Stored dataset items

++++++++

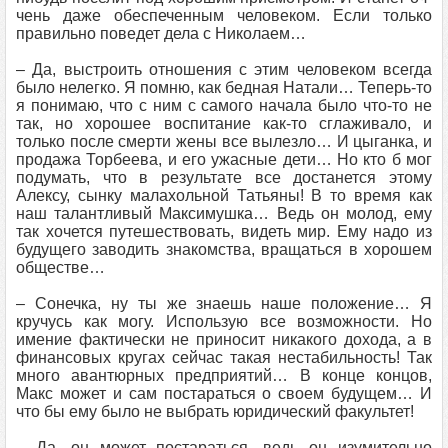
чень даже обеспеченным человеком. Если только
правильно поведет дела с Николаем…
– Да, выстроить отношения с этим человеком всегда
было нелегко. Я помню, как бедная Натали… Теперь-то
я понимаю, что с ним с самого начала было что-то не
так, но хорошее воспитание как-то сглаживало, и
только после смерти жены все вылезло… И цыганка, и
продажа Торбеева, и его ужасные дети… Но кто б мог
подумать, что в результате все достанется этому
Алексу, сынку малахольной Татьяны! В то время как
наш талантливый Максимушка… Ведь он молод, ему
так хочется путешествовать, видеть мир. Ему надо из
будущего заводить знакомства, вращаться в хорошем
обществе…
– Сонечка, ну ты же знаешь наше положение… Я
кручусь как могу. Использую все возможности. Но
имение фактически не приносит никакого дохода, а в
финансовых кругах сейчас такая нестабильность! Так
много авантюрных предприятий… В конце концов,
Макс может и сам постараться о своем будущем… И
что бы ему было не выбрать юридический факультет!
– Да, он может постараться, ведь он изумительно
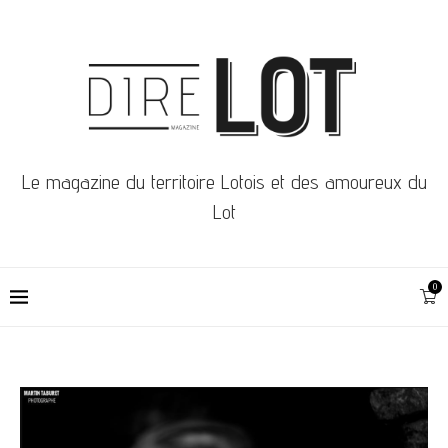
Le magazine du territoire Lotois et des amoureux du
Lot
0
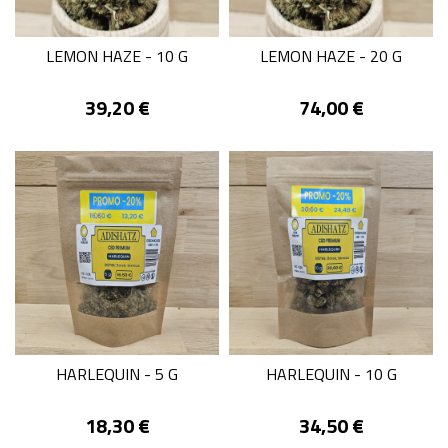
LEMON HAZE - 10 G
LEMON HAZE - 20 G
Prix
Prix
39,20 €
74,00 €
HARLEQUIN - 5 G
HARLEQUIN - 10 G
Prix
Prix
18,30 €
34,50 €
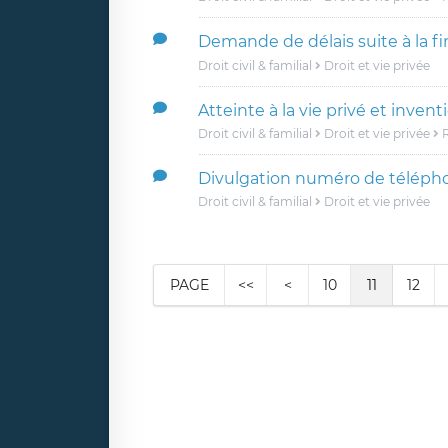
Demande de délais suite à la fi
Droit civil & familial
Droit et vie privée
Atteinte à la vie privé et invent
Droit civil & familial
Droit et vie privée
R
Divulgation numéro de téléph
Droit civil & familial
Droit et vie privée
PAGE
<<
<
10
11
12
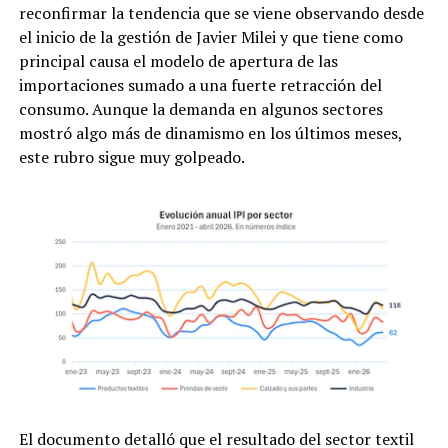
reconfirmar la tendencia que se viene observando desde
el inicio de la gestión de Javier Milei y que tiene como
principal causa el modelo de apertura de las
importaciones sumado a una fuerte retracción del
consumo. Aunque la demanda en algunos sectores
mostró algo más de dinamismo en los últimos meses,
este rubro sigue muy golpeado.
El documento detalló que el resultado del sector textil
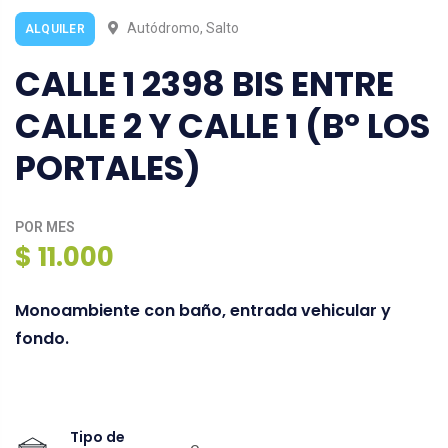
Autódromo, Salto
ALQUILER
CALLE 1 2398 BIS ENTRE
CALLE 2 Y CALLE 1 (Bº LOS
PORTALES)
POR MES
$ 11.000
Monoambiente con baño, entrada vehicular y
fondo.
Tipo de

++++++++

REQUIRED ACTION:
Repeat the data word for word; drop the pictures.

TASK ANSWER:
чень даже обеспеченным человеком. Если только
правильно поведет дела с Николаем…
– Да, выстроить отношения с этим человеком всегда
было нелегко. Я помню, как бедная Натали… Теперь-то
я понимаю, что с ним с самого начала было что-то не
так, но хорошее воспитание как-то сглаживало, и
только после смерти жены все вылезло… И цыганка, и
продажа Торбеева, и его ужасные дети… Но кто б мог
подумать, что в результате все достанется этому
Алексу, сынку малахольной Татьяны! В то время как
наш талантливый Максимушка… Ведь он молод, ему
так хочется путешествовать, видеть мир. Ему надо из
будущего заводить знакомства, вращаться в хорошем
обществе…
– Сонечка, ну ты же знаешь наше положение… Я
кручусь как могу. Использую все возможности. Но
имение фактически не приносит никакого дохода, а в
финансовых кругах сейчас такая нестабильность! Так
много авантюрных предприятий… В конце концов,
Макс может и сам постараться о своем будущем… И
что бы ему было не выбрать юридический факультет!
– Да, он может постараться, ведь он изумительно
Le magazine du territoire Lotois et des amoureux du
Lot
0
LEMON HAZE - 10 G
LEMON HAZE - 20 G
Prix
Prix
39,20 €
74,00 €
HARLEQUIN - 5 G
HARLEQUIN - 10 G
Prix
Prix
18,30 €
34,50 €
Demande de délais suite à la fi
Droit civil & familial
Droit et vie privée
Atteinte à la vie privé et invent
Droit civil & familial
Droit et vie privée
R
Divulgation numéro de téléph
Droit civil & familial
Droit et vie privée
PAGE
<<
<
10
11
12
reconfirmar la tendencia que se viene observando desde
el inicio de la gestión de Javier Milei y que tiene como
principal causa el modelo de apertura de las
importaciones sumado a una fuerte retracción del
consumo. Aunque la demanda en algunos sectores
mostró algo más de dinamismo en los últimos meses,
este rubro sigue muy golpeado.
El documento detalló que el resultado del sector textil
Autódromo, Salto
ALQUILER
CALLE 1 2398 BIS ENTRE
CALLE 2 Y CALLE 1 (Bº LOS
PORTALES)
POR MES
$ 11.000
Monoambiente con baño, entrada vehicular y
fondo.
Tipo de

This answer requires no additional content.